═══ ФРАГМЕНТ ТЕКСТА ═══
4. Различны светские ответы на я-люблю-тебя: «а я нет», «не верю», «к чему об этом говорить?» и т, д. Но истинное отрицание — это «ответа нет»; я надежнее всего аннулирован, если отвергнут не только как претендент, но еще и как говорящий субъект (как таковой я обладал, по крайней мере, умелостью формулировок); отрицается не моя просьба, а мой язык, последнее прибежище моего существования; с просьбой я могу подождать, возобновить ее, представить заново; но, изгнанный из возможности спрашивать, я как мертвец, окончательно и бесповоротно. «Ответа не будет», передает Мать через Франсуазу юному прустовскому рассказчику, который тут же и отождествляет себя с «девицей», выставленной вон швейцаром своего любовника: Мать не запретна, но на нее утрачены права, и я схожу с ума.

Пруст


5. Я люблю тебя. — Я тоже.

Я тоже — не безукоризненный ответ, ибо все безукоризненное обязано быть формальным, а форма здесь неполноценна, потому что она не воспроизводит произнесение буквально, — а между тем произнесение обязано быть буквальным. Однако в фантазмированном виде этого ответа достаточно, чтобы запустить в ход целый дискурс ликования, ликования тем более сильного, что оно возникает посредством резкого переворота: Сен-Пре вдруг, после нескольких высокомерных отрицаний открывает, что Юлия его любит. Это безумная истина, которая приходит не через размышление, не через медленное вызревание, но внезапно, через пробуждение (сатори), резкое обращение. Прустовский ребенок — требующий, чтобы мать пришла спать в его комнату, — Пруст хочет получить это я тоже; он безумно этого хочет, на манер одержимого; и он тоже получает его через резкий переворот, по своенравному решению Отца, который дарует ему Мать («Скажи Франсуазе, чтобы она приготовила тебе большую кровать, и ложись на сегодняшнюю ночь рядом с ним»).

Руссо, Пруст[227]


6. Я воображаю в фантазмах эмпирически невозможное: чтобы два наших произнесения были сказаны одновременно — чтобы одно не следовало за другим, как бы завися от него. Произнесение не может быть двойным (удвоенным); ему подобает только единая вспышка, в которой смыкаются две силы (разделенные, разнесенные во времени, они были бы лишь обыкновенным согласием). Ибо единая вспышка осуществляет немыслимую вещь: упразднение всякой исчислимости. Обмен, дар, кража (единственно известные формы экономики) каждый на свой лад требуют разнородных объектов и временного люфта; желаемое мною в обмен на что-то иное — и всегда еще требуется какое-то время на заключение договора. Одновременным произнесением основывается движение, модель которого социально неизвестна, социально немыслима: не будучи ни обменом, ни даром, ни кражей, наше произнесение, возникшее как залп с обеих сторон, обозначает трату, которая ни в чем уже не отзовется и сама взаимность которой отменяет любую мысль о запасе на будущее; мы посредством друг друга вступаем в абсолютный материализм.
═══ НАБОР ДАННЫХ ═══
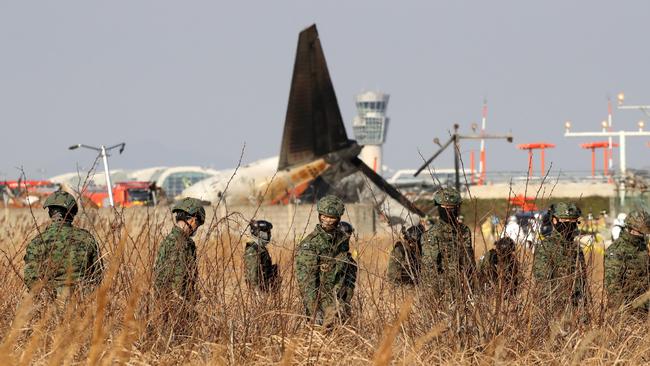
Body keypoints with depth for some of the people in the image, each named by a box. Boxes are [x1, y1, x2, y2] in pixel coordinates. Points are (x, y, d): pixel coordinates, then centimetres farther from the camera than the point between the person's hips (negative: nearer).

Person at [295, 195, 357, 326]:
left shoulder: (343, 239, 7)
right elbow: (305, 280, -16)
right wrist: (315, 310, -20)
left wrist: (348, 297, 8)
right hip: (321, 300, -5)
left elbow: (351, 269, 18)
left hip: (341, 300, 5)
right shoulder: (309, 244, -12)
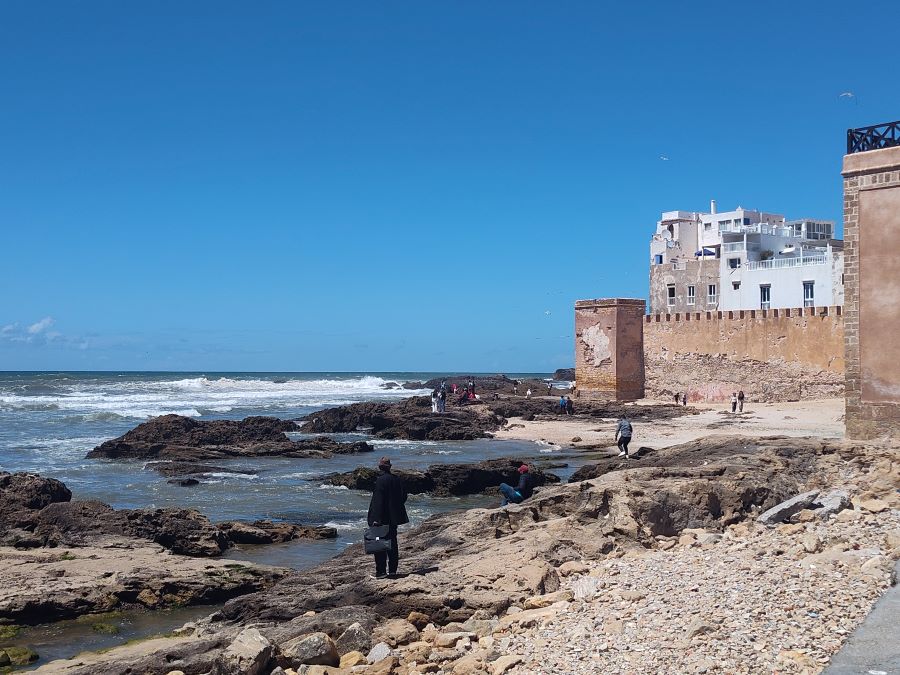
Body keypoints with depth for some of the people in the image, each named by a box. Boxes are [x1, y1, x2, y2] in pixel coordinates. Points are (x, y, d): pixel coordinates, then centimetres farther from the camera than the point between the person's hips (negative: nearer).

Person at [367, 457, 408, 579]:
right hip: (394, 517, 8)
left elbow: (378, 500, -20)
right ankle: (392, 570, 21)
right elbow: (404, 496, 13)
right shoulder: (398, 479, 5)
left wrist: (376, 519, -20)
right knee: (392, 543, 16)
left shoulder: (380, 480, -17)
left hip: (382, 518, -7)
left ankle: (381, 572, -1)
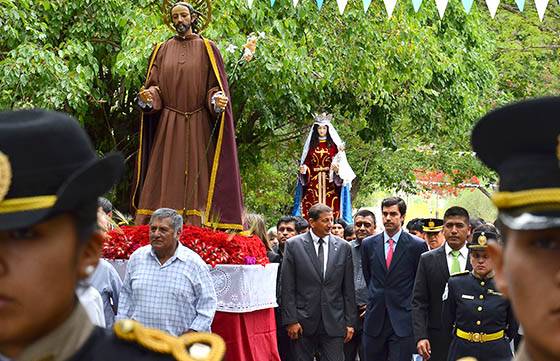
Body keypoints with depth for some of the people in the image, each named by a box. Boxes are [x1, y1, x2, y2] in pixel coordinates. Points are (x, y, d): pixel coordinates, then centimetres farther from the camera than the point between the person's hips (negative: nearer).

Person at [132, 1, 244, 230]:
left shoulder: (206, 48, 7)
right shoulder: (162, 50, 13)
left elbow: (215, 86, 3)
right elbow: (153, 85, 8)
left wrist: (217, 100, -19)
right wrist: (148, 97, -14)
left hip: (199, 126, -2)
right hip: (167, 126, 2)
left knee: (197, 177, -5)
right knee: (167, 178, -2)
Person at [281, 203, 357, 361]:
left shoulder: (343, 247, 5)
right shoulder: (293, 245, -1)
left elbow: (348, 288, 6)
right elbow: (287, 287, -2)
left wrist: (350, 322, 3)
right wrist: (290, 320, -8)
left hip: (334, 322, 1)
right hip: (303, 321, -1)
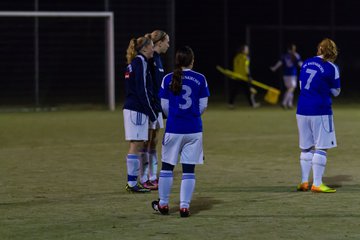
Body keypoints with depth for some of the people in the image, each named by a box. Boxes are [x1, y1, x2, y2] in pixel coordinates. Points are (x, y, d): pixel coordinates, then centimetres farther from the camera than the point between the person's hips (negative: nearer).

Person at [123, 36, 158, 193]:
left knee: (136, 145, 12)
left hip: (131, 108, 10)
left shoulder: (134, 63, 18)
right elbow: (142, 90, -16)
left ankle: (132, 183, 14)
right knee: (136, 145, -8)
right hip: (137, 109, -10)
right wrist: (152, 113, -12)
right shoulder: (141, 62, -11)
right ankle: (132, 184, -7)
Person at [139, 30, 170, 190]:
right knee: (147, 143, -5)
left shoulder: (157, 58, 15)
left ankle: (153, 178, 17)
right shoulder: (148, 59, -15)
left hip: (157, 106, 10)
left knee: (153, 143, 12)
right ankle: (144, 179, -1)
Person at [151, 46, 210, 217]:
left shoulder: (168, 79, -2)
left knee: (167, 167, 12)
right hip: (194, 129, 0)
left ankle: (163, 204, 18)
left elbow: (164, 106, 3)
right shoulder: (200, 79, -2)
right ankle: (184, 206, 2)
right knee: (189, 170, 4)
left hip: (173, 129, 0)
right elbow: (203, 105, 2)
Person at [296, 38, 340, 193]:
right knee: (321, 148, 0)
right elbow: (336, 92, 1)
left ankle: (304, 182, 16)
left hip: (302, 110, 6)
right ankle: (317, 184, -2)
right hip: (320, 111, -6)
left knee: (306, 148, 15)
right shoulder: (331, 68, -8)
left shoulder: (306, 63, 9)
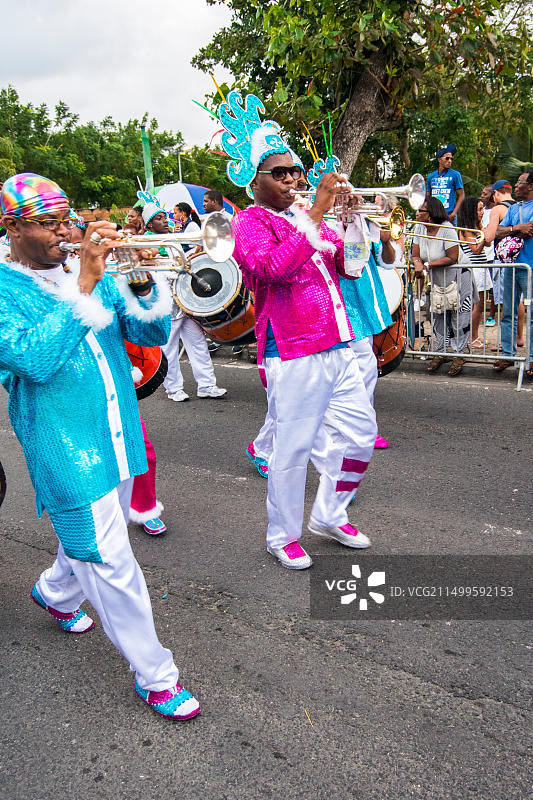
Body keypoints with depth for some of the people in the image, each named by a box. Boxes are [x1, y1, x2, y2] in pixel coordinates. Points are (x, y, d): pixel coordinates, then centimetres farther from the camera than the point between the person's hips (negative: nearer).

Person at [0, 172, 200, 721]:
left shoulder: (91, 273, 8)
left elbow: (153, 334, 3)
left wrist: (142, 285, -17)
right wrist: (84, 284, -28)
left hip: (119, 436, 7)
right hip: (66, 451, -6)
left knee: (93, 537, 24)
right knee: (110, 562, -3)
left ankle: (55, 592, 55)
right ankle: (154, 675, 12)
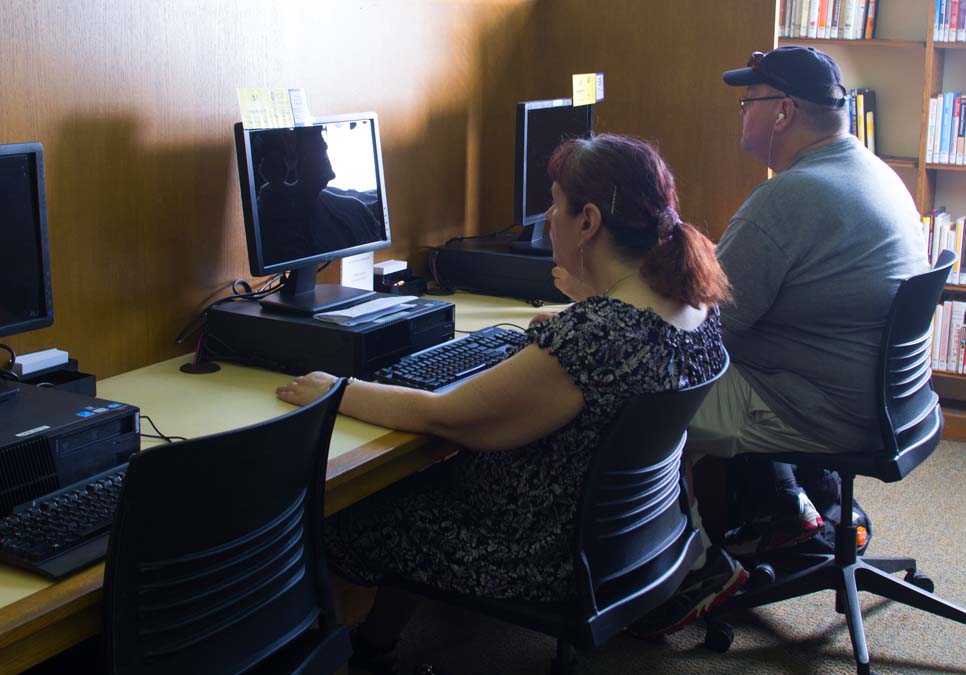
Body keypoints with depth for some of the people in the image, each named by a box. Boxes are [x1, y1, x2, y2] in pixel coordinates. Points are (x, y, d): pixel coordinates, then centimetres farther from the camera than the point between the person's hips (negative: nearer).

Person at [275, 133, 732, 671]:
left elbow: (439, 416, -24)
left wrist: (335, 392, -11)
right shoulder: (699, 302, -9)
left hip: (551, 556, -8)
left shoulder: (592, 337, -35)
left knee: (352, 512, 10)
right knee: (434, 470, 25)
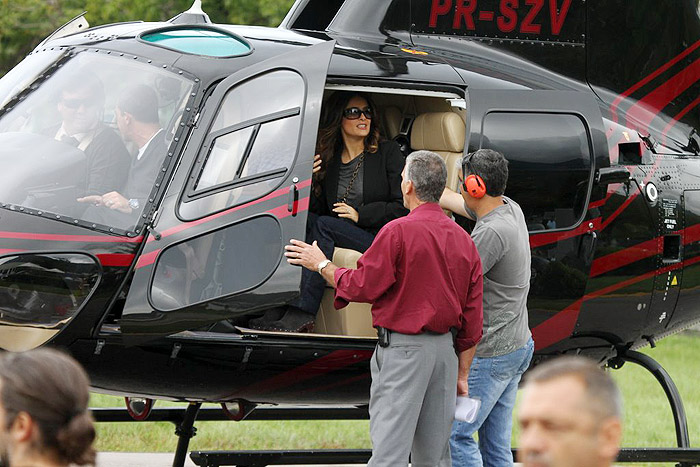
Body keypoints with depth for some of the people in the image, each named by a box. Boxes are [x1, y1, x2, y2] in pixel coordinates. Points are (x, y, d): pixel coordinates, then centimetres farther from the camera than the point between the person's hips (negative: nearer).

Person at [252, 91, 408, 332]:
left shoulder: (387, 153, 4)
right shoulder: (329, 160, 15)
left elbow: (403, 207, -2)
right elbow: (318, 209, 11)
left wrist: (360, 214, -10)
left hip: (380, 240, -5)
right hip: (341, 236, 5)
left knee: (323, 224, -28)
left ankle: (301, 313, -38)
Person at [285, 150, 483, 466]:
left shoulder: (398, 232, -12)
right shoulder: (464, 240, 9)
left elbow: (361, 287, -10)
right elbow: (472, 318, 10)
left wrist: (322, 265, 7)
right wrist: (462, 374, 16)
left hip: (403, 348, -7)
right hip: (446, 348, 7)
═══
■ ЦЕЛЬ ЗАДАНИЯ
Какие формы экономики названы во фрагменте о признании в любви единственно известными? Перечислите их. Данные здесь не используются.

■ ОТВЕТ К ЗАДАНИЮ
Обмен, дар, кража.